As of 2021, SpaceX has launched Crew Dragon three times and flown six astronauts on two crewed missions in the last nine months. SpaceX says this very Dragon will launch four private astronauts as early as this year. (NASA)

This is the second launch revealed in recent months for the private Crew Dragon. In 2020, Axiom Space announced that a Crew Dragon and Falcon 9 launch had been purchased to send the world’s first entirely private mission to the International Space Station (ISS). Axiom revealed the full crew manifest only days ago and reported that the launch had slipped slightly to no earlier than (NET) January 2022 from November or December 2021.

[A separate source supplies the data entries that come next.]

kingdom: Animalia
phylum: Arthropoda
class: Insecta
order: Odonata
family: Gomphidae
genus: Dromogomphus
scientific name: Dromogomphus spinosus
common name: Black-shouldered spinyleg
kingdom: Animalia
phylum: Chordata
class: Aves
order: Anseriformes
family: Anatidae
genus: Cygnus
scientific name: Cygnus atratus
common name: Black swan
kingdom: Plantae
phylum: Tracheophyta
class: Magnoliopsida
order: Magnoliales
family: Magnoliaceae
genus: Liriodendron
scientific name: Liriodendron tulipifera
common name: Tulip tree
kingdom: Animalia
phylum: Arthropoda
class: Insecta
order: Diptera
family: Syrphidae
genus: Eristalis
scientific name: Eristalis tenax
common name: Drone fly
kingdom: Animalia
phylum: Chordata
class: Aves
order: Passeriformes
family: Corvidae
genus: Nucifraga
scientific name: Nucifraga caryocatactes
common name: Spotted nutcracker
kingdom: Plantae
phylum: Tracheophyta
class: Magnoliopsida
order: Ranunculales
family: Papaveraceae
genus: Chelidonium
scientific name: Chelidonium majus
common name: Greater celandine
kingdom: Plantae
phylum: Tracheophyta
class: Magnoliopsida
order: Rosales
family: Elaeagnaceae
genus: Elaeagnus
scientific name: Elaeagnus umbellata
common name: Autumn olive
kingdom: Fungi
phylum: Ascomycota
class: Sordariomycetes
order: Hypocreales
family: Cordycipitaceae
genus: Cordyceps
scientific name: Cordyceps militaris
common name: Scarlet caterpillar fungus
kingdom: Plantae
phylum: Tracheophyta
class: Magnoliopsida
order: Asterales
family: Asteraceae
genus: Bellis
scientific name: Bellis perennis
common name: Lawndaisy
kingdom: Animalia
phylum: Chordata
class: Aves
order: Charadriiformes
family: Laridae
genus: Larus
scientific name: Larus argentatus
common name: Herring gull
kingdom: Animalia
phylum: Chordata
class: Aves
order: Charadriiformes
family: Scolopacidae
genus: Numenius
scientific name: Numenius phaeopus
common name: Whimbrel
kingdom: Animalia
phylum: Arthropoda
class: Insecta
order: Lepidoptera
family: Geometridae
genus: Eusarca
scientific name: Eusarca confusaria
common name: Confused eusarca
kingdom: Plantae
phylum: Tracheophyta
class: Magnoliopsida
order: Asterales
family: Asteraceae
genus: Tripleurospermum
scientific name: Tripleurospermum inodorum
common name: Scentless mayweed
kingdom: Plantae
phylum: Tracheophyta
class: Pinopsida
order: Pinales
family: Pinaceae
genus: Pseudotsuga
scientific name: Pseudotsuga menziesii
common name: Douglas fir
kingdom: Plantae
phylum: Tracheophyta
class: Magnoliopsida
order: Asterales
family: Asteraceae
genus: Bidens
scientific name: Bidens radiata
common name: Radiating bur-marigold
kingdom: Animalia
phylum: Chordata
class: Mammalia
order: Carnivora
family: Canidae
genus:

Inspiration4 says it is currently planning to launch NET Q4 2021, a target that would make the company the first private orbital astronaut launch in the world if sustained. Jared Isaacman himself, “a St. Jude ambassador with direct ties to the mission who exemplifies the pillar of Hope as well as the courageous vision upon which St. Jude was founded,” and two random members of the public will be on board.

Inspiration4 will be a free-flyer flight, unlike the first contracted launch of Axiom, which means that Crew Dragon will operate for “2-4 days” as its own small space station before re-entering and returning its private astronaut crew to Earth. This is the second Crew Dragon free-flyer mission to be confirmed after Space Adventures revealed an attempt to book four wealthy passengers in February 2020 to “break the world altitude record for private citizen spaceflight.

Inspiration4 is the fourth serious attempt revealed in the last 12 months to fly private astronauts on a SpaceX Crew Dragon and is unlikely to be the last. The medical screening mentality of SpaceX, according to Isaacman, focuses on how to get someone into orbit, rather than how to ground someone from orbital spaceflight, dramatically increasing the likelihood that the ticket raffle would be completely random.